Objectives: The overall goal of this investigation was to describe the time course of recovery of impairments and function after total knee arthroplasty (TKA), as well as to provide direction for rehabilitation efforts. We hypothesized that quadriceps strength would be more strongly correlated with functional performance than knee flexion range of motion (ROM) or pain at all time periods studied before and after TKA.
Background: TKA is a very common surgery, but very little is known regarding the influence of impairments on functional limitations in this population.

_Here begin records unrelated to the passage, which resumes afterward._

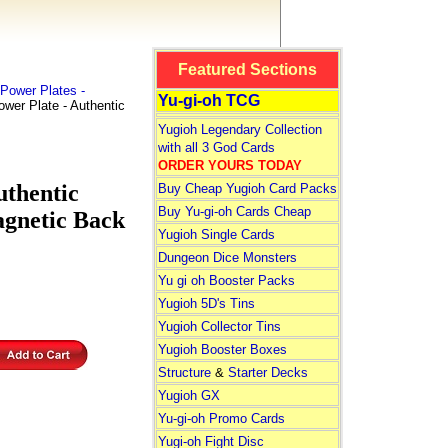
Featured Sections
Power Plates -
Yu-gi-oh TCG
er Plate - Authentic
Yugioh Legendary Collection
with all 3 God Cards
ORDER YOURS TODAY
uthentic
Buy Cheap Yugioh Card Packs
Buy Yu-gi-oh Cards Cheap
agnetic Back
Yugioh Single Cards
Dungeon Dice Monsters
Yu gi oh Booster Packs
Yugioh 5D's Tins
Yugioh Collector Tins
Yugioh Booster Boxes
Structure
&
Starter Decks
Yugioh GX
Yu-gi-oh Promo Cards
Yugi-oh Fight Disc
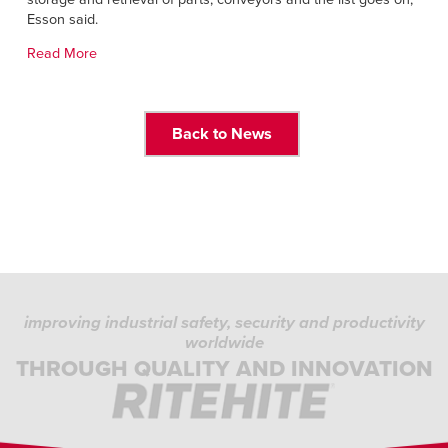
Français
HELP
Esson said.
Italiano
Read More
CAREERS
Dutch
FIND A REP
Back to News
ASIA PACIFIC
English
中文
MIDDLE EAST/AFRICA
English
improving industrial safety, security and productivity
worldwide
THROUGH QUALITY AND INNOVATION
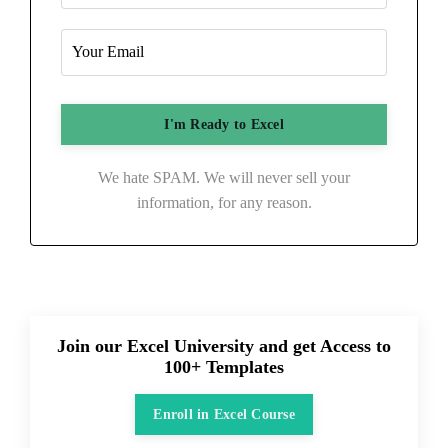
We hate SPAM. We will never sell your
information, for any reason.
Join our Excel University and get Access to
100+ Templates
Enroll in Excel Course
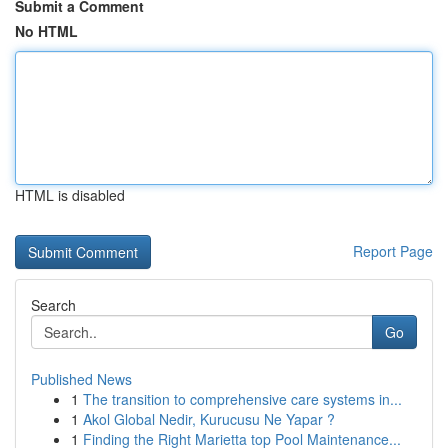
Submit a Comment
No HTML
HTML is disabled
Report Page
Search
Go
Published News
1
The transition to comprehensive care systems in...
1
Akol Global Nedir, Kurucusu Ne Yapar ?
1
Finding the Right Marietta top Pool Maintenance...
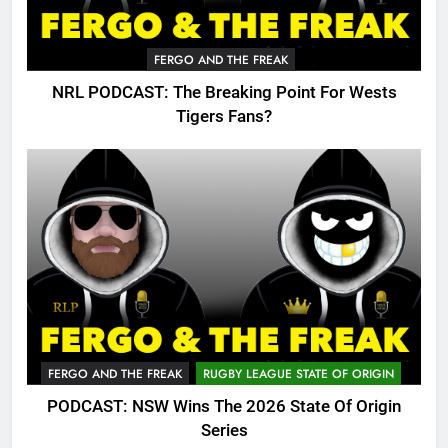
FERGO AND THE FREAK
NRL PODCAST: The Breaking Point For Wests
Tigers Fans?
FERGO AND THE FREAK
RUGBY LEAGUE STATE OF ORIGIN
PODCAST: NSW Wins The 2026 State Of Origin
Series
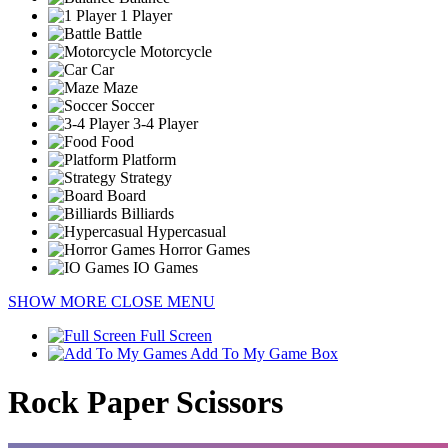
1 Player
Battle
Motorcycle
Car
Maze
Soccer
3-4 Player
Food
Platform
Strategy
Board
Billiards
Hypercasual
Horror Games
IO Games
SHOW MORE
CLOSE MENU
Full Screen
Add To My Game Box
Rock Paper Scissors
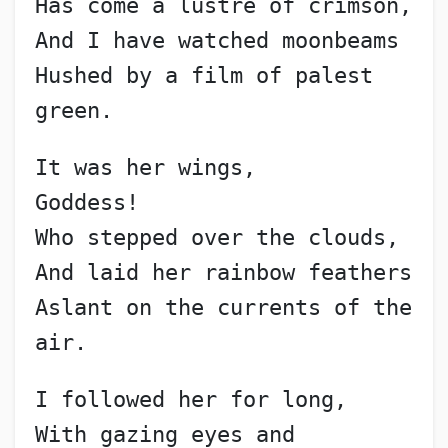
Has come a lustre of crimson,
And I have watched moonbeams
Hushed by a film of palest 
green.
It was her wings,
Goddess!
Who stepped over the clouds,
And laid her rainbow feathers
Aslant on the currents of the 
air.
I followed her for long,
With gazing eyes and 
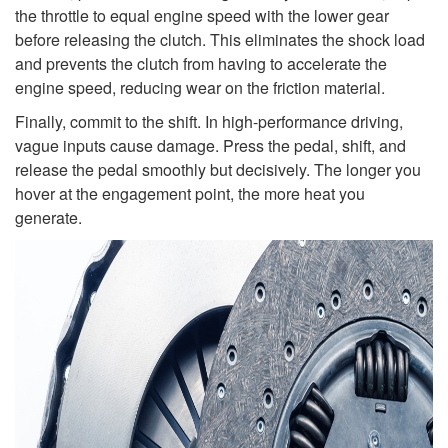
the throttle to equal engine speed with the lower gear
before releasing the clutch. This eliminates the shock load
and prevents the clutch from having to accelerate the
engine speed, reducing wear on the friction material.
Finally, commit to the shift. In high-performance driving,
vague inputs cause damage. Press the pedal, shift, and
release the pedal smoothly but decisively. The longer you
hover at the engagement point, the more heat you
generate.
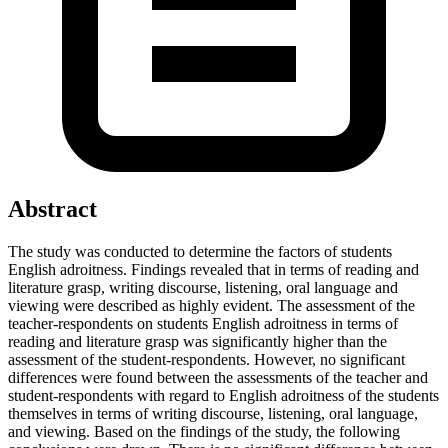
Abstract
The study was conducted to determine the factors of students
English adroitness. Findings revealed that in terms of reading and
literature grasp, writing discourse, listening, oral language and
viewing were described as highly evident. The assessment of the
teacher-respondents on students English adroitness in terms of
reading and literature grasp was significantly higher than the
assessment of the student-respondents. However, no significant
differences were found between the assessments of the teacher and
student-respondents with regard to English adroitness of the students
themselves in terms of writing discourse, listening, oral language,
and viewing. Based on the findings of the study, the following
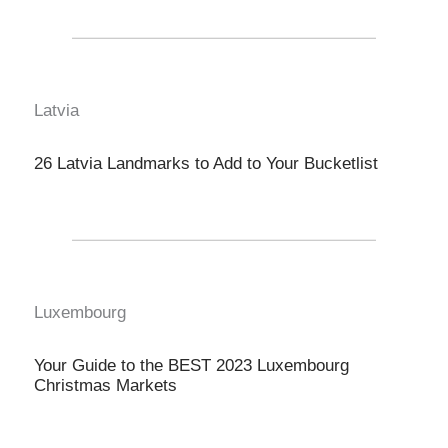
Latvia
26 Latvia Landmarks to Add to Your Bucketlist
Luxembourg
Your Guide to the BEST 2023 Luxembourg
Christmas Markets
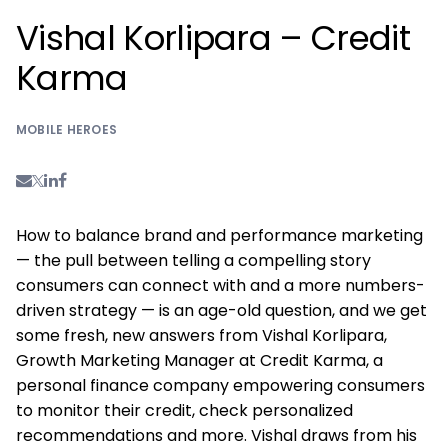
Vishal Korlipara – Credit
Karma
MOBILE HEROES
How to balance brand and performance marketing
— the pull between telling a compelling story
consumers can connect with and a more numbers-
driven strategy — is an age-old question, and we get
some fresh, new answers from Vishal Korlipara,
Growth Marketing Manager at Credit Karma, a
personal finance company empowering consumers
to monitor their credit, check personalized
recommendations and more. Vishal draws from his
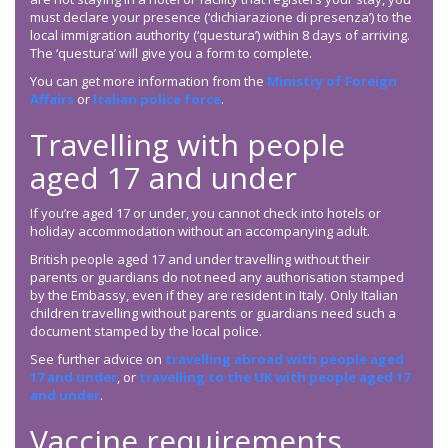
must declare your presence (‘dichiarazione di presenza’) to the
local immigration authority (‘questura’) within 8 days of arriving.
The ‘questura’ will give you a form to complete.
You can get more information from the
Ministry of Foreign
Affairs
or
Italian police force
.
Travelling with people
aged 17 and under
If you’re aged 17 or under, you cannot check into hotels or
holiday accommodation without an accompanying adult.
British people aged 17 and under travelling without their
parents or guardians do not need any authorisation stamped
by the Embassy, even if they are resident in Italy. Only Italian
children travelling without parents or guardians need such a
document stamped by the local police.
See further advice on
travelling abroad with people aged
17 and under
, or
travelling to the UK with people aged 17
and under
.
Vaccine requirements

Methods and measures: Forty subjects who underwent unilateral TKA followed by rehabilitation, including 6 weeks of outpatient physical therapy, were studied. Testing occurred at 5 time periods: preoperatively, and at 1, 2, 3, and 6 months after surgery. Test measures included quadriceps strength, knee ROM, timed up-and-go test, timed stair-climbing test, bodily pain, and general health and knee function questionnaires.
Results: Subjects experienced significant worsening of knee ROM, quadriceps strength, and performance on functional tests 1 month after surgery. Quadriceps strength went through the greatest decline of all the physical measures assessed and never matched the strength of the uninvolved limb. All measures underwent significant improvements following the 1-month test. Quadriceps strength was the most highly correlated measure associated with functional performance at all testing sessions.
Conclusions: Functional measures underwent an expected decline early after TKA, but recovery was more rapid than anticipated and long-term outcomes were better than previously reported in the literature. The high correlation between quadriceps strength and functional performance suggests that improved postoperative quadriceps strengthening could be important to enhance the potential benefits of TKA.